As the Synod for Africa winds down, the hundreds of bishops in attendance voted on the final message to be given to the Holy Father, who will then use it to draft an apostolic exhortation. The message urges Catholics in public life to live out their faith, denounces the influence of international corporations and ideologies and calls for inter-religious cooperation.
Cardinal Wilfrid Fox Napier of Durban, South Africa served as president of the assembly as the first version of the final message was presented and voted upon.
In a section of the message titled, “The Church in Africa,” the prelates stated that, “We are convinced that the first and most specific contribution of the Church to the people of Africa is to proclaim the Gospel of Christ,” a message that they said will truly strengthen the unity of all Africans.
The Synod endorsed several ways of improving the governance and management of the Church, as well as working to improve the catechesis of the laity, particularly the youth.
The message spoke of the Church's “deep affection” for the lay faithful of Africa, noting that, “It is in and through you that the life and witness of the Church are made visible to the world.”
“Allow your Christian faith to permeate every aspect and facet of your lives; in the family, at work, in the professions, in politics and public life,” the bishops exhorted, encouraging the laity to “access the means of grace, through prayer and the Sacraments.”
Politicians were also singled out for a “very important and special message” from the Synod.
“Africa needs saints in high political office: saintly politicians who will cleanse the continent of corruption, work for the good of the people, and know how to galvanize other men and women of good will from outside the Church to join hands against the common evils that beset our nations.”
Turning to the scandal caused by Catholic politicians who have “fallen woefully short in their performance in office,” the bishops called on them to “repent, or quit the public arena and stop causing havoc to the people and giving the Catholic Church a bad name.”
Aware of the forces at work to spread abortion and other “virulent ideological poisons from abroad,” the Synod urged the Catholic families of Africa to be on their guard against these threats.
“You should continue to welcome children as gift from God, and train them in the knowledge and fear of God, to be people of reconciliation, justice and peace in future. ... Poverty often makes parents unable to take good care of their children, with disastrous consequence. ... Most families are asking for just what is enough for survival.

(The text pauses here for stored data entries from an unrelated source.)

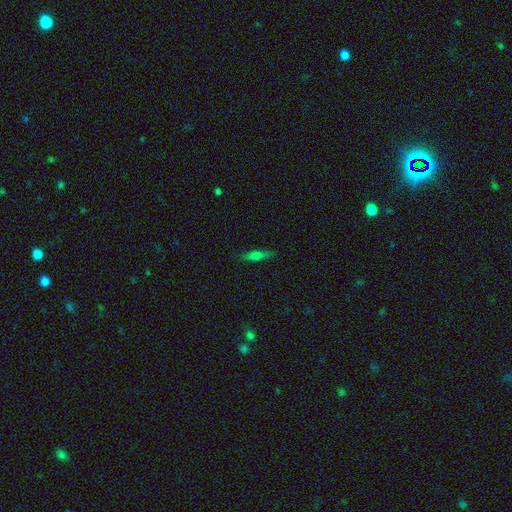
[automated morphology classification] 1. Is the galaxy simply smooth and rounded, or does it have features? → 65% smooth, 24% featured or disk, 11% star or artifact.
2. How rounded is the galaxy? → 66% cigar-shaped, 31% in between, 3% round.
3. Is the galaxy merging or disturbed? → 82% none, 14% minor disturbance, 3% major disturbance, 1% merger.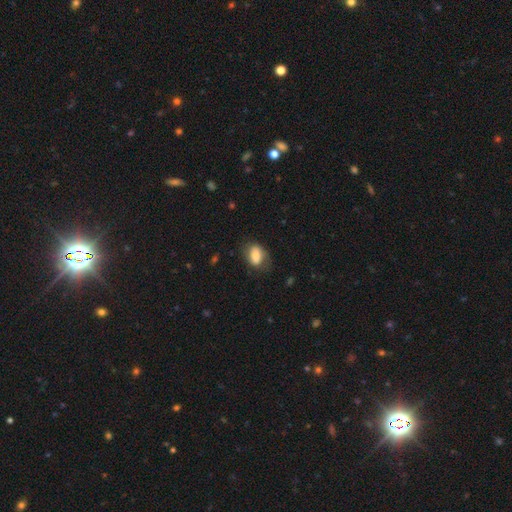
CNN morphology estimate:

They have a right to live,” the message reads.
Young adults were also highlighted as members of the Church that should be given particular attention.
“You are often neglected, left adrift as targets for all kinds of ideologies and sects. You are the ones most often recruited and used for violence. We urge all the local Churches to consider the apostolate to the youth a high priority,” the African prelates said.
The Synod Fathers also made sure to speak out on the issue of how international assistance used.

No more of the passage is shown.